* Problem *
Write out, word for word, the stretch of the text on Campbell's soup varieties below from "In the first" through "regard as healthier.".

* Text passage *
(begin)

In the first 90 years of making its signature product, Campbell Soup Co. developed just over 100 varieties. In the past 30 years, that number has quadrupled, and now includes soups as diverse as Thai Tomato Coconut Bisque, Philly-Style Cheesesteak and Spicy Chicken Quesadilla.
The soup smorgasbord reflects Americans’ growing appetite for food with bold and exotic tastes and textures, which in recent decades has spurred companies to add thousands of new flavorings, spices, colorings, thickeners and preservatives to their recipes, shaking up the country’s menu.
Lately, however, the technological advances that spawned multicolored breakfast cereals like Froot Loops and fat-free yogurt in flavors like red-velvet cupcake are colliding with burgeoning demand for more-natural food with simpler ingredients, which many consumers regard as healthier.
Balancing these overlapping trends is proving tricky for the food industry, which is under pressure to find reliable, inexpensive natural sources of ingredients long synthesized in laboratories.
Consumers are “looking for some fun exploration in what they eat, and from a culinary and science side, it… sets the bar much higher,” says Craig Slavtcheff, Campbell’s vice president of science and technology. “The challenge is creating these bold flavors with real ingredients.”

(end)

* Data *

(begin)

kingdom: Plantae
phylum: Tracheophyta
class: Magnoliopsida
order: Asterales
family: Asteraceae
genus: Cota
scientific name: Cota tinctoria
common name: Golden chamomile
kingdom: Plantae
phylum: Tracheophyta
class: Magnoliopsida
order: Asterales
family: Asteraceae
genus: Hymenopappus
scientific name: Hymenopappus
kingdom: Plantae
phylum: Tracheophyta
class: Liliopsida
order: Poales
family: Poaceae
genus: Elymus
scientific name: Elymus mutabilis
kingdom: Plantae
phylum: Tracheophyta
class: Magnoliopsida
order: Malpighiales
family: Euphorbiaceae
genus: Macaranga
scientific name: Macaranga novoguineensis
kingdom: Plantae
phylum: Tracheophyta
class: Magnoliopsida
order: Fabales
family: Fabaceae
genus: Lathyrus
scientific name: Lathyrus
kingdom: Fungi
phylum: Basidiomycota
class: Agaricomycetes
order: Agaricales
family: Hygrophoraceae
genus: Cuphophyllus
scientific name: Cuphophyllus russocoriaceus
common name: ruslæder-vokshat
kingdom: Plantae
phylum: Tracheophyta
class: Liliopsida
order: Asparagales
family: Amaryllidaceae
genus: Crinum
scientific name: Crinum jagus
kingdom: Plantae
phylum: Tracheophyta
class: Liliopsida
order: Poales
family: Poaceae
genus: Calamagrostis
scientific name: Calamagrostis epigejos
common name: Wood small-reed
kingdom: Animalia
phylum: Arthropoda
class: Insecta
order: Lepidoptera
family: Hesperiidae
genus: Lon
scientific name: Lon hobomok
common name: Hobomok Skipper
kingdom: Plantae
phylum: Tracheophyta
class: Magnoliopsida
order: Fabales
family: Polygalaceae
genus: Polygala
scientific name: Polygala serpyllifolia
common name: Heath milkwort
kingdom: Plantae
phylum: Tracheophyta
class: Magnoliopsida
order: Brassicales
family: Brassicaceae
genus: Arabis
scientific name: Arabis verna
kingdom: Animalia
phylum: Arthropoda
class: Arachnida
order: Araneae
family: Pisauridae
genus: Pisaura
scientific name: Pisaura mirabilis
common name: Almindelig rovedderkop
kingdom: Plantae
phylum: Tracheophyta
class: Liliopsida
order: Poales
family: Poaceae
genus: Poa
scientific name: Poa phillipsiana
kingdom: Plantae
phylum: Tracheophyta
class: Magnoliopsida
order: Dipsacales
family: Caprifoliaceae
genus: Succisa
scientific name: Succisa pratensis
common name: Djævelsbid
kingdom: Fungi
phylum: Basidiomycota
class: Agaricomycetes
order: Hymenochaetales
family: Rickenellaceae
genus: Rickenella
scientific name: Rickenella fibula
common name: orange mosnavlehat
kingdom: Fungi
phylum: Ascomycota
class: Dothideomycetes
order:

(end)

* Exercise answer *
In the first 90 years of making its signature product, Campbell Soup Co. developed just over 100 varieties. In the past 30 years, that number has quadrupled, and now includes soups as diverse as Thai Tomato Coconut Bisque, Philly-Style Cheesesteak and Spicy Chicken Quesadilla.
The soup smorgasbord reflects Americans’ growing appetite for food with bold and exotic tastes and textures, which in recent decades has spurred companies to add thousands of new flavorings, spices, colorings, thickeners and preservatives to their recipes, shaking up the country’s menu.
Lately, however, the technological advances that spawned multicolored breakfast cereals like Froot Loops and fat-free yogurt in flavors like red-velvet cupcake are colliding with burgeoning demand for more-natural food with simpler ingredients, which many consumers regard as healthier.